◆ **THE PROBLEM**: Every line of the records that holds the word "Scott" should be copied.

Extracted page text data
□ □ □ □ □ □ □

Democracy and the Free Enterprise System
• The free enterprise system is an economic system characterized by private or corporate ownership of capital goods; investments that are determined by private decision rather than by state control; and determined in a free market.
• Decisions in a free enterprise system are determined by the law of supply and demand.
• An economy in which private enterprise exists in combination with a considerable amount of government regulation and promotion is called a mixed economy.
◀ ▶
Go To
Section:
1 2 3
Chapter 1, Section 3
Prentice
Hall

□ □ □ □ □ □ □

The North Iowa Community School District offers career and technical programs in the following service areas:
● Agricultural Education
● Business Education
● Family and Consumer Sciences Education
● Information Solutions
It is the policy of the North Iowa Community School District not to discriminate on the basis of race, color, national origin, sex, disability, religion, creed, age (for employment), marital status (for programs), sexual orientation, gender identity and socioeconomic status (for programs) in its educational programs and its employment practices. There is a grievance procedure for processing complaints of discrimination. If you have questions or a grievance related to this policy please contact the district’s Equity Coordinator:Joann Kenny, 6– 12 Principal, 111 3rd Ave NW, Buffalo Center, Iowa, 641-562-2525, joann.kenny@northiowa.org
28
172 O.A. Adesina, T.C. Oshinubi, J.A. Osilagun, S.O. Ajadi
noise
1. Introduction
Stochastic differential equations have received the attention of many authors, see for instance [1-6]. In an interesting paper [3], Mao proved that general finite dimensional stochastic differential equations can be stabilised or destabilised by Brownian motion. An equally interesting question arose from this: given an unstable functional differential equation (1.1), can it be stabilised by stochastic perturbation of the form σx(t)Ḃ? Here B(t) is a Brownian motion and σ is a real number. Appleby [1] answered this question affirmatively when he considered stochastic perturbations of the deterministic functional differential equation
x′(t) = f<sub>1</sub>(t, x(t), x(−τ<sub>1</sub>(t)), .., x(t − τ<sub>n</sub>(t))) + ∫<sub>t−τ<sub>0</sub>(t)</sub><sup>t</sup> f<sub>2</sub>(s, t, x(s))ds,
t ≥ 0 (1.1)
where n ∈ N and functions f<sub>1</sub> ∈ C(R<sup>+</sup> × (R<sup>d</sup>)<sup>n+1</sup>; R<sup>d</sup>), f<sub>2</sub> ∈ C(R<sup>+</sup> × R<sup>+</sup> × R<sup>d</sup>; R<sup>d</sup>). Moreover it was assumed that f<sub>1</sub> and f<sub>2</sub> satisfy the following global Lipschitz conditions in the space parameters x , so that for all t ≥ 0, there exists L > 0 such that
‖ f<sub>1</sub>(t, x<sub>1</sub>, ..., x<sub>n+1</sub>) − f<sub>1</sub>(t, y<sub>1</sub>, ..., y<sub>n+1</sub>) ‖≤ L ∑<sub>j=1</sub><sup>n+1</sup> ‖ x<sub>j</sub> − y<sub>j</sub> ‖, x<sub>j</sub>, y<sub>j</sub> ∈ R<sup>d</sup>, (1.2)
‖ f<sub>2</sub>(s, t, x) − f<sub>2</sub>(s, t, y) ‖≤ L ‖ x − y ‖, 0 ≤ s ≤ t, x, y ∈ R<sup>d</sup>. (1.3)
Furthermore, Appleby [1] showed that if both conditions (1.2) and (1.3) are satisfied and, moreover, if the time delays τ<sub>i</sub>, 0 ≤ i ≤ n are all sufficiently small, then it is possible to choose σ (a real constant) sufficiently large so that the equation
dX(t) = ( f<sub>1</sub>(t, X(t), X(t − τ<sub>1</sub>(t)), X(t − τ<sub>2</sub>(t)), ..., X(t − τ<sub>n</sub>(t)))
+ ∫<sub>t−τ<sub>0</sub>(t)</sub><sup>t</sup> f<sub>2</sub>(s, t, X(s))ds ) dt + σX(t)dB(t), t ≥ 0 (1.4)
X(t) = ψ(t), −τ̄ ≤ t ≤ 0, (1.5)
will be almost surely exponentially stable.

□ □ □ □ □ □ □

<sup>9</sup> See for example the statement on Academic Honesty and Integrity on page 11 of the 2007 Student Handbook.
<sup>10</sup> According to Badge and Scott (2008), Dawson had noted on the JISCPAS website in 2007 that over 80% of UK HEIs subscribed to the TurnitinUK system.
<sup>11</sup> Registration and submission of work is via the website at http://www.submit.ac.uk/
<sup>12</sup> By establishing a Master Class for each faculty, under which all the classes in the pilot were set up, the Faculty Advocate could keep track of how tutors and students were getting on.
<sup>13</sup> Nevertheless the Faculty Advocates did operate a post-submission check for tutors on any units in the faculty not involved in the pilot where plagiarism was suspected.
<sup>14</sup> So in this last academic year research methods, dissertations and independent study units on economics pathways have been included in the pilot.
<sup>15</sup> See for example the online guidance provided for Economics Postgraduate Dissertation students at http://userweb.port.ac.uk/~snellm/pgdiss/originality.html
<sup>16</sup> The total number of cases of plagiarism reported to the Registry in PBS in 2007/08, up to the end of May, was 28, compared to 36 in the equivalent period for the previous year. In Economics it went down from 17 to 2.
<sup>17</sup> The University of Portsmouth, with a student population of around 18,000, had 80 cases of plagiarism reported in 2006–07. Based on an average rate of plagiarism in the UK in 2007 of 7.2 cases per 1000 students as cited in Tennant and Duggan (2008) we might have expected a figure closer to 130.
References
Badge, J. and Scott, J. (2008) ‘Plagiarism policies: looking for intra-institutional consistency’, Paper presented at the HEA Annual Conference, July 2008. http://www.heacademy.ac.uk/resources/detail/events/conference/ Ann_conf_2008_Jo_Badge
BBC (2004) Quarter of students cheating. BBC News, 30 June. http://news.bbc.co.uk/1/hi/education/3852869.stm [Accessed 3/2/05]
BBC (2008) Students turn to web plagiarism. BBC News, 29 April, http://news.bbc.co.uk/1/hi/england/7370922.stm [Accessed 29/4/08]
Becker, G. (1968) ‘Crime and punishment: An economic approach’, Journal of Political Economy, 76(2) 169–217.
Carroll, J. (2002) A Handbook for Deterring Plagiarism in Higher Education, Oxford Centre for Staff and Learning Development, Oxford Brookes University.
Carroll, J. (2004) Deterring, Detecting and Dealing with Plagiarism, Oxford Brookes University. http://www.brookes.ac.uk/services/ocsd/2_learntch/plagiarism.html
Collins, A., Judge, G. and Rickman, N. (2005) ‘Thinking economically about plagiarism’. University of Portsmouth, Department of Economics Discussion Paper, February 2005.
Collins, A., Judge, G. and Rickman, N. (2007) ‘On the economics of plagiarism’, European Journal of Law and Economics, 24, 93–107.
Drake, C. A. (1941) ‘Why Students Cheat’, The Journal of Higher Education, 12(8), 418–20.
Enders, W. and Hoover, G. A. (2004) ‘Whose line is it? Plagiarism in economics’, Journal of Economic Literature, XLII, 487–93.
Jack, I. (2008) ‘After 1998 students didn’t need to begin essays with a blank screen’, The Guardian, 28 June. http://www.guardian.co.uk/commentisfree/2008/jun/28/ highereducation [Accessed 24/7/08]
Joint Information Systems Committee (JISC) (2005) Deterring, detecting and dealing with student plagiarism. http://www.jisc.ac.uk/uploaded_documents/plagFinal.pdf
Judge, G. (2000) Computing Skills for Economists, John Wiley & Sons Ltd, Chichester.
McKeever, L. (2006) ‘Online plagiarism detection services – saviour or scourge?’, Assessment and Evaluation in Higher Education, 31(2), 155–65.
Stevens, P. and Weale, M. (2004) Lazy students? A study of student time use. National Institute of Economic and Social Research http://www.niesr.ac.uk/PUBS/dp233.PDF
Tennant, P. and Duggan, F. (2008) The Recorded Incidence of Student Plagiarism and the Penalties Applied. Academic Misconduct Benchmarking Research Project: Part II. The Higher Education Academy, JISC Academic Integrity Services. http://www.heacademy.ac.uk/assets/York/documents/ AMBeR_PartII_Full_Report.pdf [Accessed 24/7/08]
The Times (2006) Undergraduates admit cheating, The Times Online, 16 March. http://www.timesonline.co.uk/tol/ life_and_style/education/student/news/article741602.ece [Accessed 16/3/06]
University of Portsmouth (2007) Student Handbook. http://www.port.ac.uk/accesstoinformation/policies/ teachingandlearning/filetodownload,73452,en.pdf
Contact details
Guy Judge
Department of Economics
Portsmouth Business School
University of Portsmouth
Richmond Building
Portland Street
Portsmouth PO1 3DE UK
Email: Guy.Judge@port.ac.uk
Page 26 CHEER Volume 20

□ □ □ □ □ □ □

◆ **TASK RESPONSE**:
<sup>10</sup> According to Badge and Scott (2008), Dawson had noted on the JISCPAS website in 2007 that over 80% of UK HEIs subscribed to the TurnitinUK system.
Badge, J. and Scott, J. (2008) ‘Plagiarism policies: looking for intra-institutional consistency’, Paper presented at the HEA Annual Conference, July 2008. http://www.heacademy.ac.uk/resources/detail/events/conference/ Ann_conf_2008_Jo_Badge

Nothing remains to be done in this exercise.